Dopo il gol di Perisic abbiamo cercato una buona ragione per sorridere. E l’abbiamo trovata. Proprio così: l’ottavo di finale contro la Spagna fa paura, inutile negarlo. Ma proviamo a pensare a un precedente, proviamo a pensare a quella volta che… tutti ci vedevano già sulla via di casa, invece la Nazionale fece qualcosa in più di un miracolo.
Quella volta non giocammo contro la Spagna, ma fu la Spagna il teatro del nostro miracolo calcistico: prima l’Argentina Campione del Mondo, poi il Brasile non solo di Zico e Socrates, quindi la Polonia orfana di Boniek, per concludere con l’apoteosi contro la Germania. Proprio così, dopo il 2-1 segnato da Perisic abbiamo pensato a quando (prima di giocare) tutto sembrava perduto.
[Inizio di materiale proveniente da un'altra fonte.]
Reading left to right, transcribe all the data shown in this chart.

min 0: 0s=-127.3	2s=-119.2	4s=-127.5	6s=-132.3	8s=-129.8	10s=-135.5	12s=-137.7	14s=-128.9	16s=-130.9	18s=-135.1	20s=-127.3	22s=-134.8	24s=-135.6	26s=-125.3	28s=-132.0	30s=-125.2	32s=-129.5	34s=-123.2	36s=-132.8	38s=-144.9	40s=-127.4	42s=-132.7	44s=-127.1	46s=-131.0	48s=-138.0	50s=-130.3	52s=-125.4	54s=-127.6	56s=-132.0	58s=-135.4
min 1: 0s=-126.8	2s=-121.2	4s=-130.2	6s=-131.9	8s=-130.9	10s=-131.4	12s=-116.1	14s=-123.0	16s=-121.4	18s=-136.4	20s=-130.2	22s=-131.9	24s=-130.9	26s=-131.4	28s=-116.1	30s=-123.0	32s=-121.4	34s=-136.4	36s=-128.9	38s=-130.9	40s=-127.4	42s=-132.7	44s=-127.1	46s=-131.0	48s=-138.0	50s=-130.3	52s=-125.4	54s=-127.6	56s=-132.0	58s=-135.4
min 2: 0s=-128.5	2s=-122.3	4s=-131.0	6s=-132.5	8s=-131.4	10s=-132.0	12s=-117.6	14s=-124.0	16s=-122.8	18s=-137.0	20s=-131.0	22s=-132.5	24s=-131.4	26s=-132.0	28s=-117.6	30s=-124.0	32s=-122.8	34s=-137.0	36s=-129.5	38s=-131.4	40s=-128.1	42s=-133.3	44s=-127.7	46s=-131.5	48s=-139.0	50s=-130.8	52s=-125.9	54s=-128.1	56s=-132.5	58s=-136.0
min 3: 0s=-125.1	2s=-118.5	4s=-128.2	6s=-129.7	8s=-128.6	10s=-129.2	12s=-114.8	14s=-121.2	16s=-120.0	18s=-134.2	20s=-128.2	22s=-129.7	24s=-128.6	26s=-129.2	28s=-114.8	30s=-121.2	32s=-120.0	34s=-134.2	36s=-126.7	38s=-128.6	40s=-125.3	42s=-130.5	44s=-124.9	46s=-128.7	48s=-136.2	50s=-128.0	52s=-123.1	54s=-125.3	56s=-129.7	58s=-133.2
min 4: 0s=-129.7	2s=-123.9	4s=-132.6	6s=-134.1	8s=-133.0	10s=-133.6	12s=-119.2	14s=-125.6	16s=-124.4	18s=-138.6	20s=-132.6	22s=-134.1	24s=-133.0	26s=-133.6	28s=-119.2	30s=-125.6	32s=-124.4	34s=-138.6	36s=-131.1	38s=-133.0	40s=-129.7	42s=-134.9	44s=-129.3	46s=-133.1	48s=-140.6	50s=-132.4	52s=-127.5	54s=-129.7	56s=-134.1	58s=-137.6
E abbiamo trasformato il pessimismo in euforia.
Questa Spagna, comunque, non è quella che ha vinto un Mondiale e due Europei (l’ultimo segnandoci quattro gol), anche se Iniesta e David Silva possono inventare una giocata decisiva in qualsiasi momento; Morata ha il gol nel sangue, Piquè e Sergio Ramos non sono due difensori qualsiasi. Del Bosque, che lascerà la panchina dopo l’Europeo, deve anche fronteggiare il vento della polemica, perché Pedro ha detto che si sente emarginato e non è difficile pensare che a breve una bufera investirà Piquè, catalano, per aver esibito il dito medio durante l’inno nazionale spagnolo.
Alla partita con l’Eire dedichiamo poche righe: giustamente si va verso un ampio turnover, definito saggiamente da Buffon “Un privilegio”, ma con una certezza: la squadra ha il carattere di Antonio Conte. Giocheremo per vincere e chi andrà in campo, non sentendosi inferiore a chi fino a oggi ha giocato di più, vorrà dimostrare al cittì che lasciarlo in panchina può essere un errore.